When I initially took on the project I did not anticipate the amount of work that would be required to actually get the structure hung on a wall. I, like usual, always underestimate the weight of my projects. My original plan was to simply bolt it up however the project morphed into something a bit more complicated. I needed to devise a plan to be able to build the sun on the ground and then hoist it up into place.
The plan started with coming up with a way to hoist the structure 10 feet up onto the wall. Since a crane was not in the budget I needed something that was safe, simply, and cheap. I decided to use leverage to my advantage and therefore coupled a 55 gallon plastic drum and a 10 foot section of 4” C-channel together to give me a point to hoist from.
As you can see from the pictures the C-channel was carried up onto the buildings roof and then lag bolted to a 9 foot 4×4 length of lumber. You can’t see the 4×4 since it is covered by the tarp. The tarp was there as a way to keep me dry in case of rain. Anyway…with the channel bolted to the 4×4 the 55 gallon drum was strapped to the opposite end of the channel and supported with 4 wheel chocks to ensure stability. The drum was then filled with water, approximately 350 pounds worth. Performing the simple leverage math the channel would provide approximately 1400lbs of lifting capacity…should be plenty. A chain hoist was then hooked onto the end of the channel and hung over the edge of the building to allow for rigging to the sun skeleton.
Next I built an unstable platform to allow me to build the sun structure without stepping all over the courtyard bushes and plants. With the skeleton hung, the platform built, and all the rays prepped it was a simple matter of starting to bolt the complete assembly together. 1 ray at a time the project started to take form. After an hour of work the unit was complete and the hoisting into place could begin.
The chain hoist and the support C-channel had no issues accomplishing the task. The metal structure needed about 5 feet of vertical lift in order to be able to perch itself in its final resting spot. With a bit of wrestling and grunting the structure finally got hooked into its wall support brackets. The entire ordeal took about 4 hours to accomplish, not including all the prep work and planning. My home brewed engineering looks to have worked out.

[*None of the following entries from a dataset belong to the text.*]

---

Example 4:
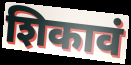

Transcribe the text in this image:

शिकावं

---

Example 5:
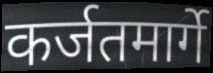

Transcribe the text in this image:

कर्जतमार्गे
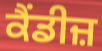
ਕੈਂਡੀਜ਼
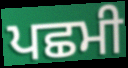
ਪਛਮੀ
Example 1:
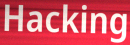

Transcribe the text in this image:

Hacking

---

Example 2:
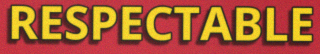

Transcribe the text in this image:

RESPECTABLE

So for the first time I was able to stand back and see what I had accomplished over the past few months. I hadn’t yet to seen the structure as a whole since I never performed a test assembly before the install. I think the project turned out a success. I have a very hard time seeing it in its entirety and can’t help but see all the individual components that I spent many hours staring at in the garage. The response from the lady who contracted me to perform the work was very positive. I think she liked it and was happy. The project certainly took on a different direction then what was originally discussed however this was also to be expected.

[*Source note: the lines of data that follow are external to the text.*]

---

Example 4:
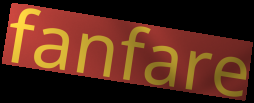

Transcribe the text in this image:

fanfare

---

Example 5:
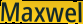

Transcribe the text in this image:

Maxwel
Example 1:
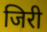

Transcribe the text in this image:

जिरी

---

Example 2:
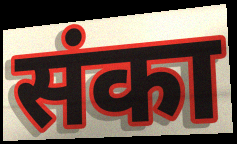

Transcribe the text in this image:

संका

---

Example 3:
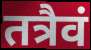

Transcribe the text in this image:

तत्रैवं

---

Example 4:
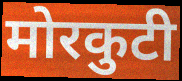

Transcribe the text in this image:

मोरकुटी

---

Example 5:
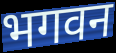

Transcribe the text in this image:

भगवन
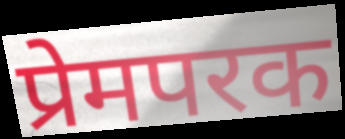
प्रेमपरक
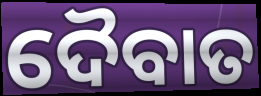
ଦୈବାତ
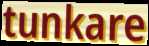
tunkare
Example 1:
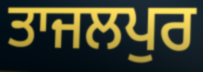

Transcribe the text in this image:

In the end I am not sure metal art is one of my strong points. I learned lots throughout the entire process however I feel as though I struggled with much of the creativity. I was happy to be able to make use of my paint booth and enjoyed building the scroll bender and putting it to use. I am pleased to see this project come to a close and I am eager to move on. Next job on the list is to finish off my outdoor fireplace that has been in the making for 3 years.